# How to Round Off Numbers in R Language

The R language is capable of performing from easy to advanced numerical calculations. Although R can compute any computation up to 16 digits accurately, a user may not always want to use (or get) that too many digits in his final results or computations. In such cases, one can use a couple of functions to round off numbers in R Language. To round off a number to two or more digits after the decimal point, one can use the round() function as follows:

### Round off Numbers in R Language

round(123.456,digits = 2)

##
123.46

One can also use the round() function to round off numbers to multiples of 10, 100, and so on. For that purpose, one just needs to add a negative number as the digits argument: For example

round(-123.456,digits = -2)

##
-100

### Significant Digits in R Language

If someone needs to specify the number of significant digits to be retained, regardless of the size of the number, you use the signif() function instead:

signif(-123.456,digits = 4)
##
-123.5

signif(-123.456, digits=3)
##
-123

signif(-123.456, digits=2)
##
-120

Both round() and signif() round off the numbers to the nearest possible number.
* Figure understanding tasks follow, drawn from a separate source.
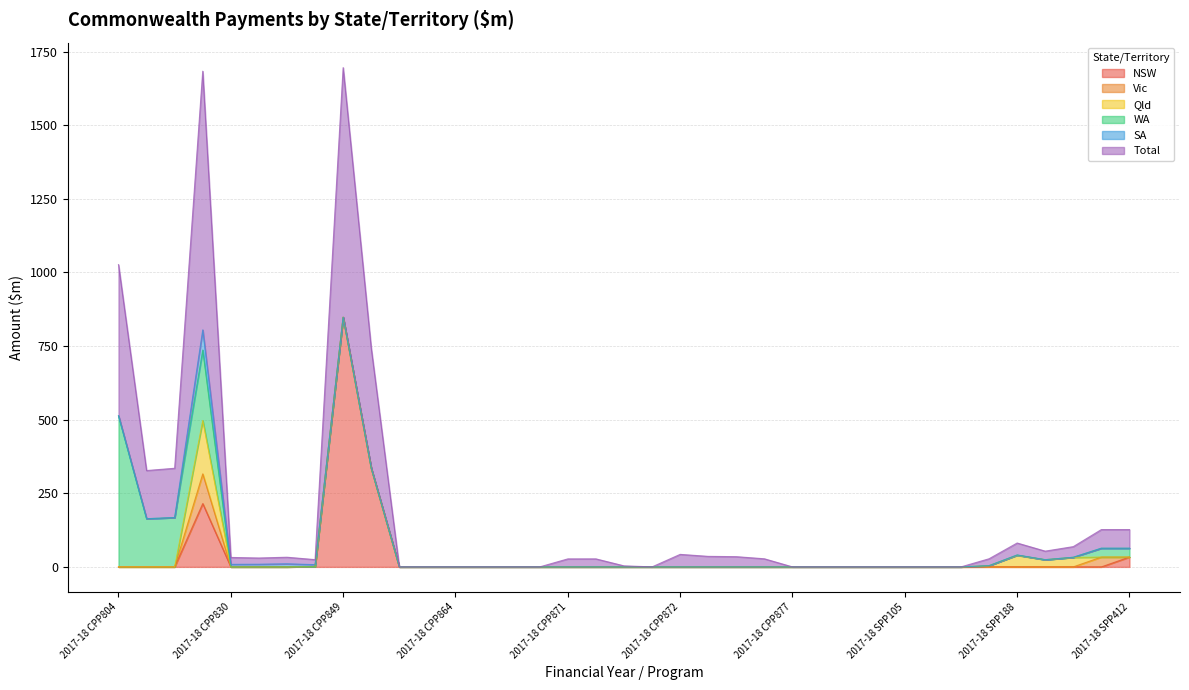

At which label does NSW reach its peak?

2017-18 CPP849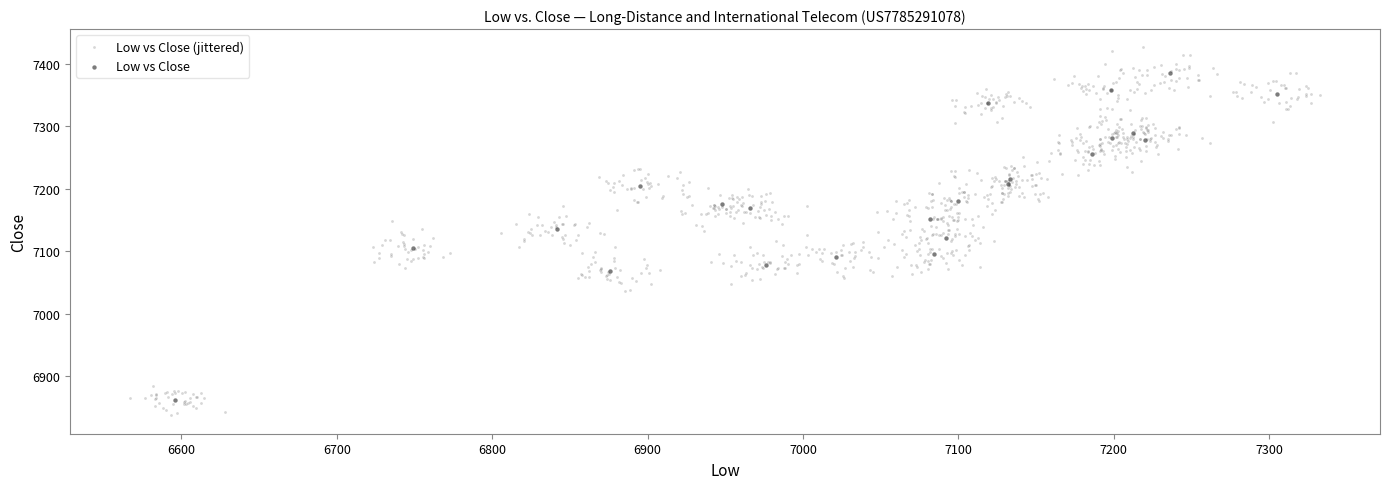

Which series contains the highest Y value?

Low vs Close (jittered)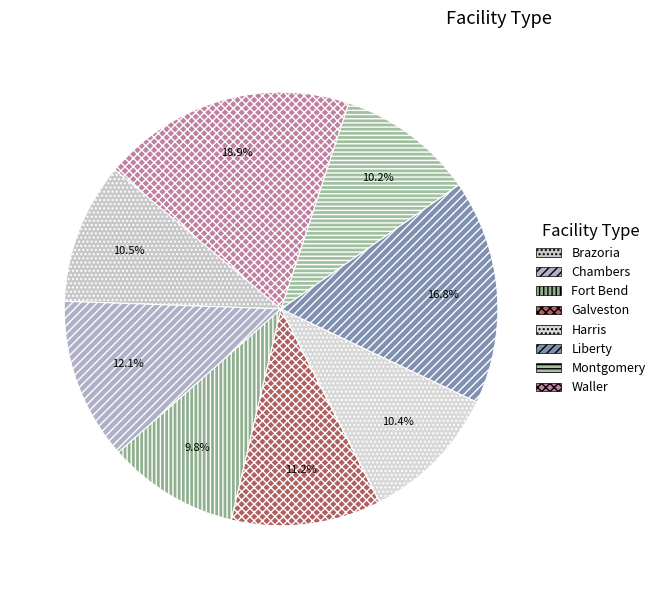

To the nearest percent, what is the difference between the largest and smallest slice percentages?

9%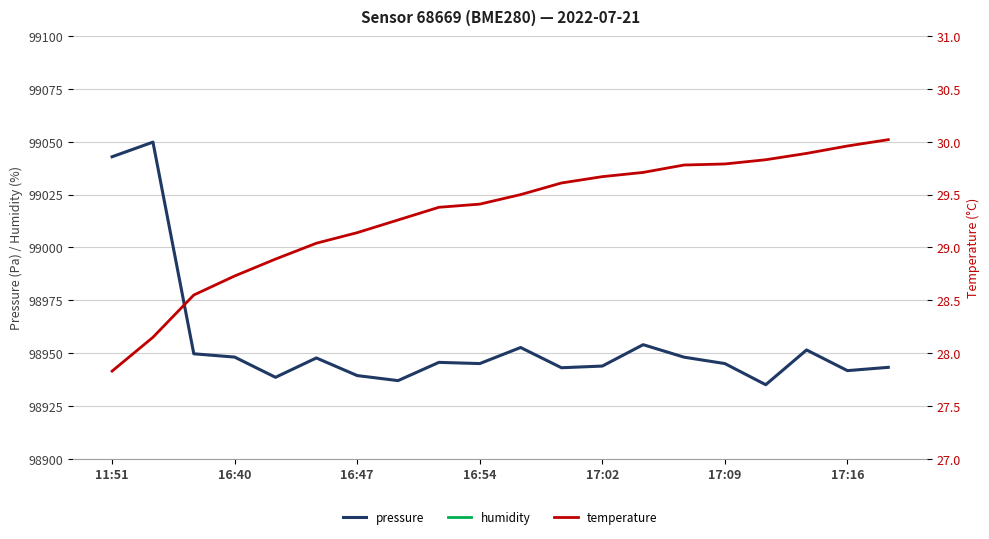

The pressure series shows 98941.7 at 17:16. True or false?

True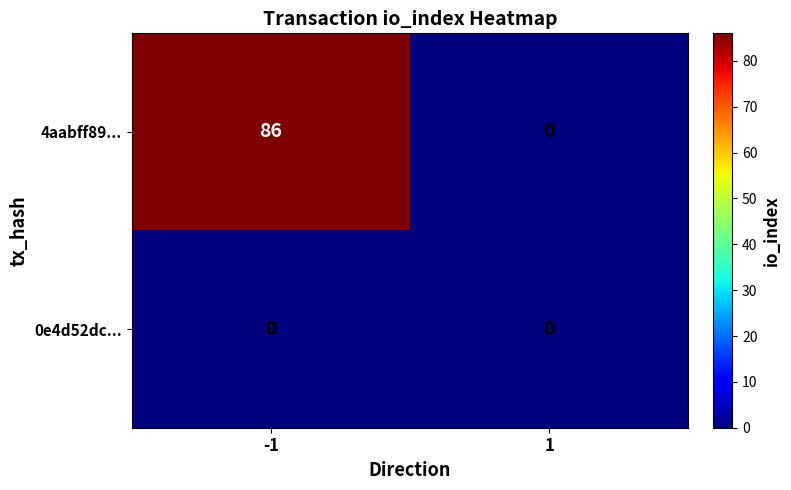

What is the difference between the 4aabff89... values at -1 and 1?

86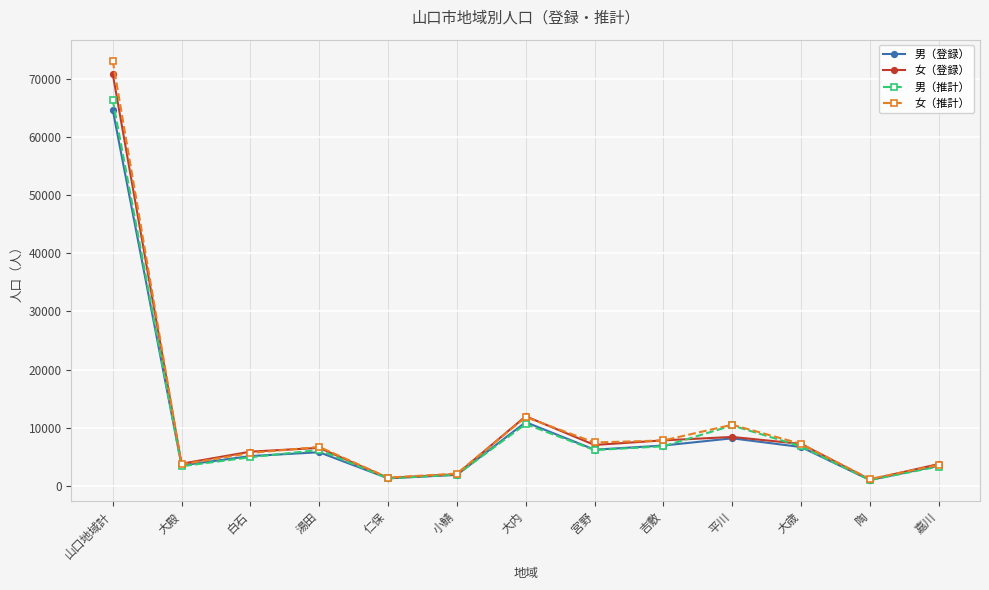

What is the minimum value shown in the chart?

982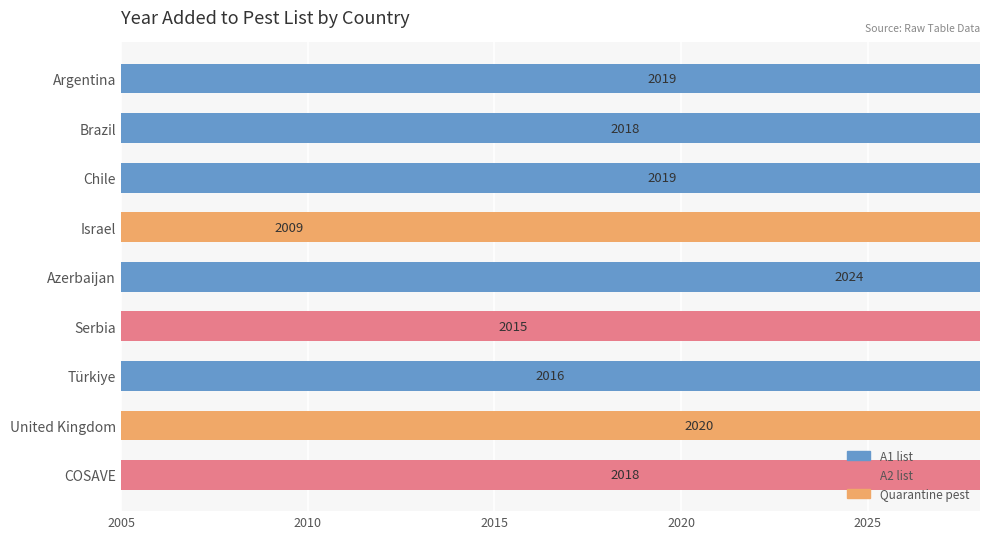

What is the change in value from Azerbaijan to COSAVE?

-6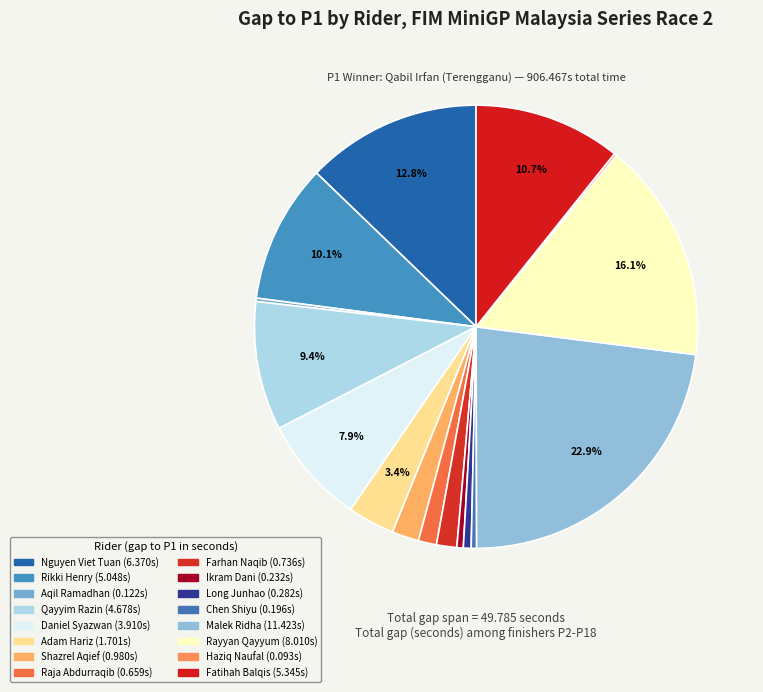

To the nearest percent, what portion does Rikki Henry represent?

10%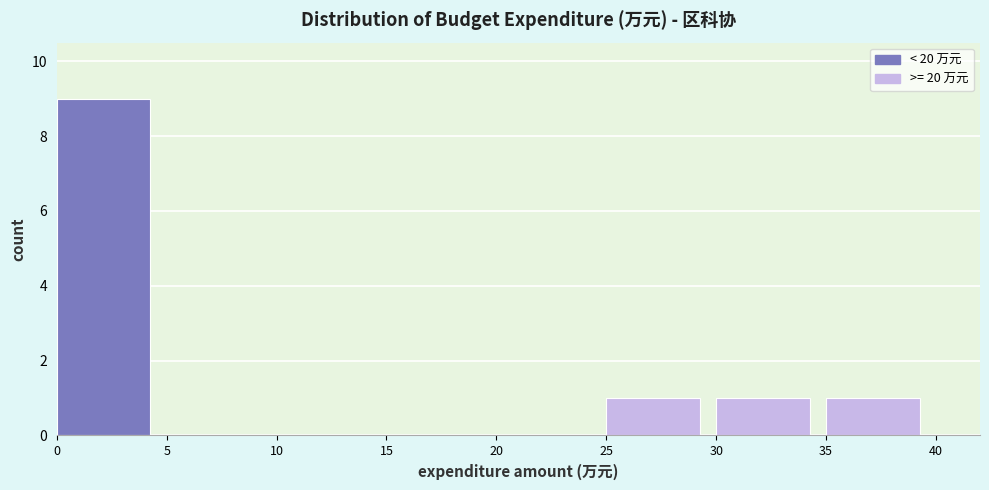

Reading left to right, list every bar in this chart as the range it spans on the x-axis followed by its height. The values are not printed on the chart, so give them approximately, as read against the axis.

0 to 5: 9
5 to 10: 0
10 to 15: 0
15 to 20: 0
20 to 25: 0
25 to 30: 1
30 to 35: 1
35 to 40: 1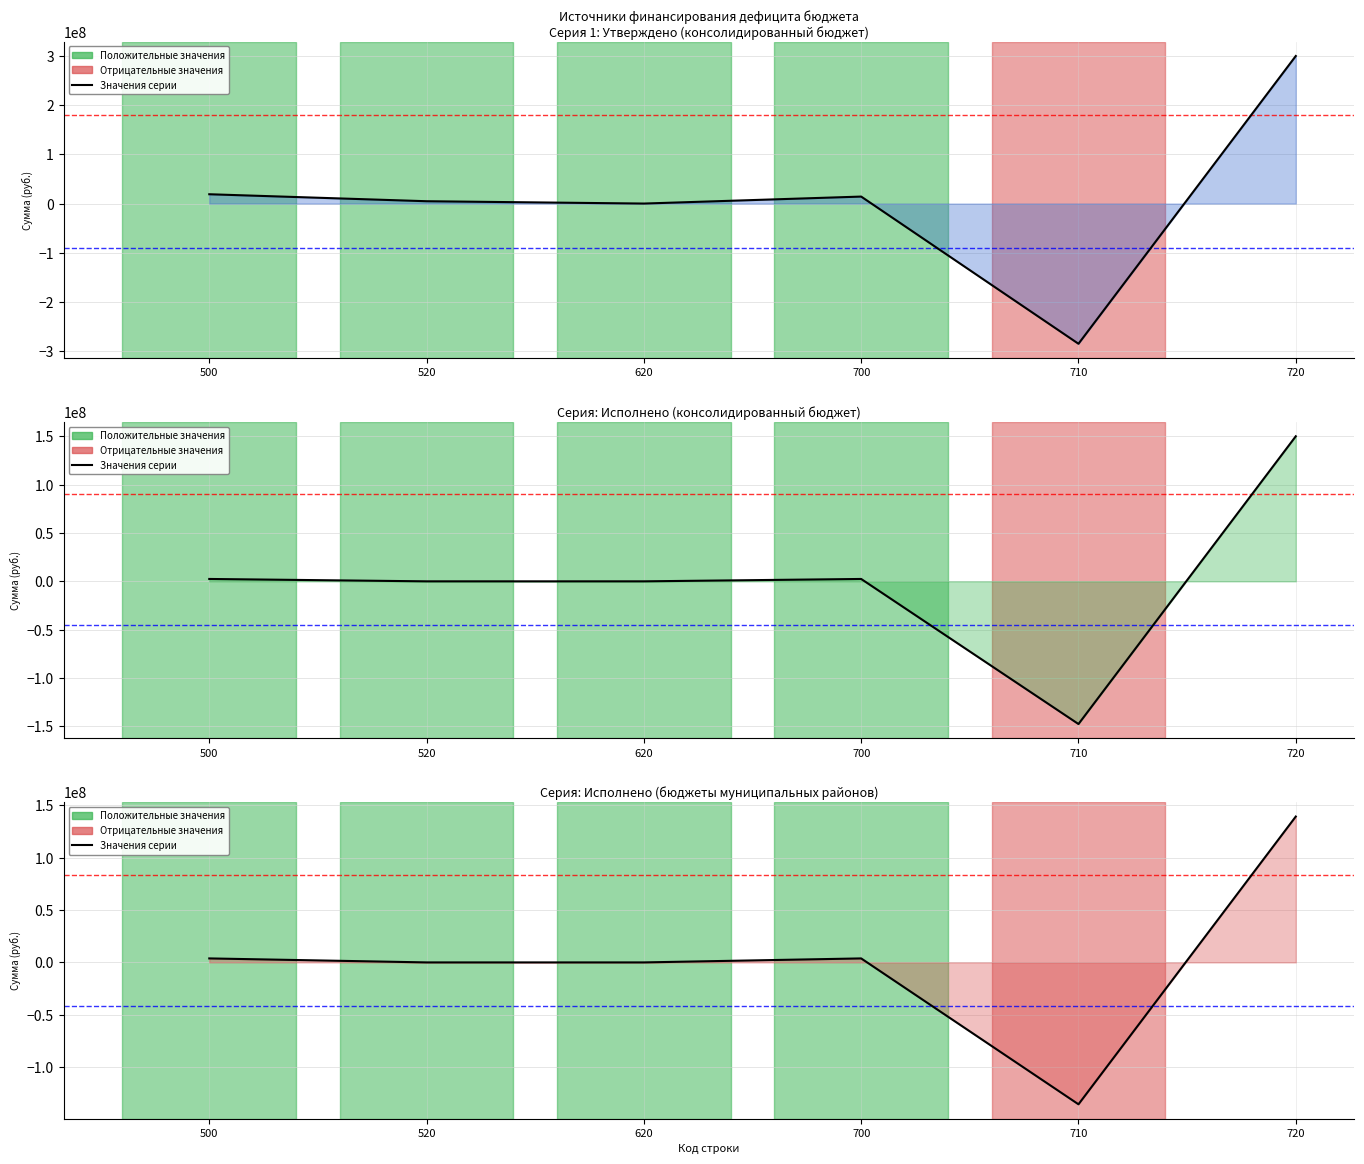

What is the spread (max minus min) of values at 520?

4741500.0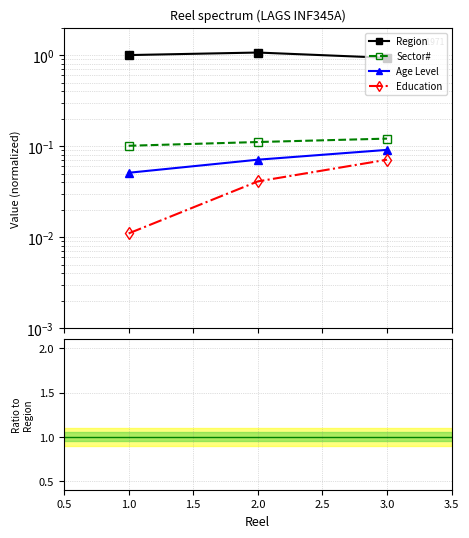

How many lines are shown in the chart?

4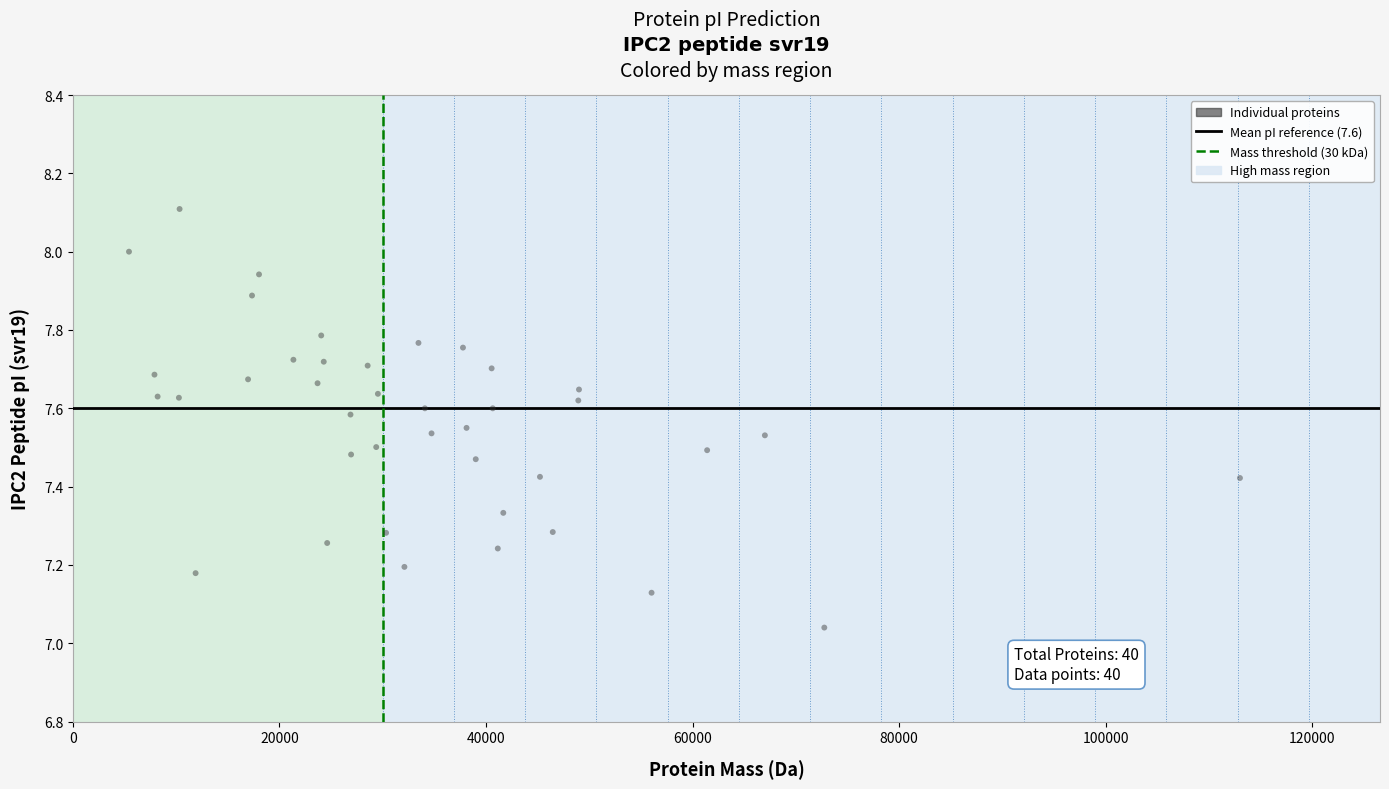

What is the range of X values (max minus min)?

107571.1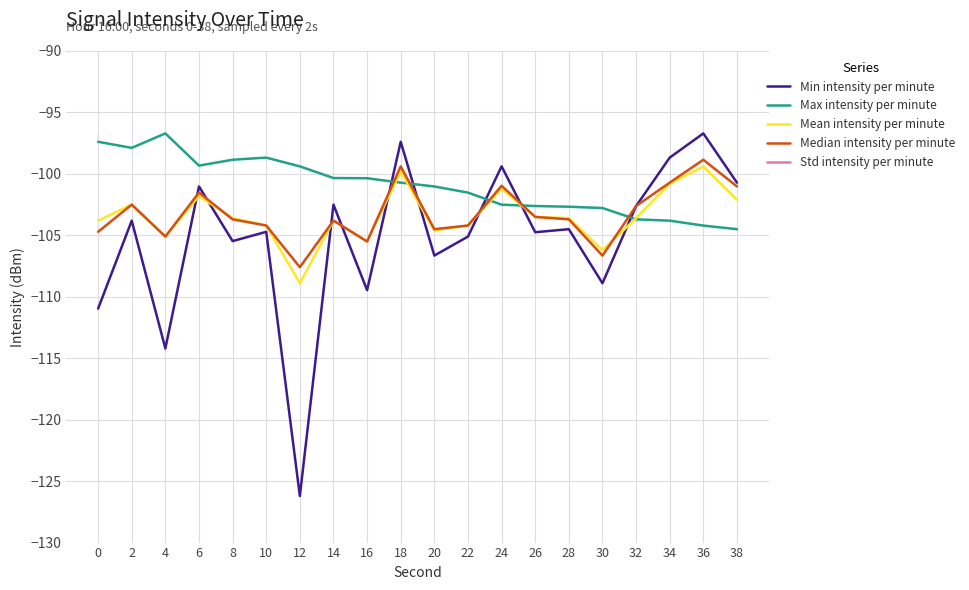

Reading left to right, transcribe all the data shown in this chart.

Min intensity per minute: -111.0	-103.8	-114.2	-101.0	-105.5	-104.7	-126.2	-102.5	-109.5	-97.4	-106.6	-105.1	-99.4	-104.7	-104.5	-108.9	-102.6	-98.7	-96.7	-100.7
Max intensity per minute: -97.4	-97.9	-96.7	-99.3	-98.8	-98.7	-99.4	-100.3	-100.4	-100.7	-101.0	-101.5	-102.5	-102.6	-102.7	-102.8	-103.7	-103.8	-104.2	-104.5
Mean intensity per minute: -103.8	-102.5	-105.1	-101.8	-103.6	-104.2	-108.9	-103.8	-105.5	-99.8	-104.6	-104.2	-101.2	-103.5	-103.6	-106.2	-103.6	-100.8	-99.4	-102.1
Median intensity per minute: -104.7	-102.5	-105.1	-101.5	-103.7	-104.2	-107.6	-103.8	-105.5	-99.4	-104.5	-104.2	-101.0	-103.5	-103.7	-106.7	-102.6	-100.7	-98.8	-101.0
Std intensity per minute: 4.5	3.2	5.8	3.1	4.0	3.7	7.2	3.5	4.8	2.8	3.9	3.6	2.9	3.4	3.5	5.1	3.2	2.7	2.5	3.3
So, if the first digit that is dropped is smaller than 5, the number is rounded down. If the number is bigger than 5, the number is rounded up. On the other hand, if the first digit that is dropped is exactly 5, R Language uses a rule that is common in programming languages: Always round to the nearest even number. For example, round(1.5) and round(2.5) both return 2, Similarly, for example, round(-4.5) returns -4.

### Rounding off Numbers floor(), ceiling(), and trunc() Functions

Contrary to round(), three other functions always round off the numbers in the same direction:

floor(x) rounds to the nearest integer that is smaller than $x$. So, floor(123.45) becomes 123 and floor(-123.45) becomes –124.

ceiling(x) rounds to the nearest integer that’s larger than $x$. This means ceiling(123.45) becomes 124 and ceiling(-123.45) becomes –123.

trunc(x) rounds to the nearest integer in the direction of 0. So, trunc(123.65) becomes 123 and trunc(-123.65) becomes –123.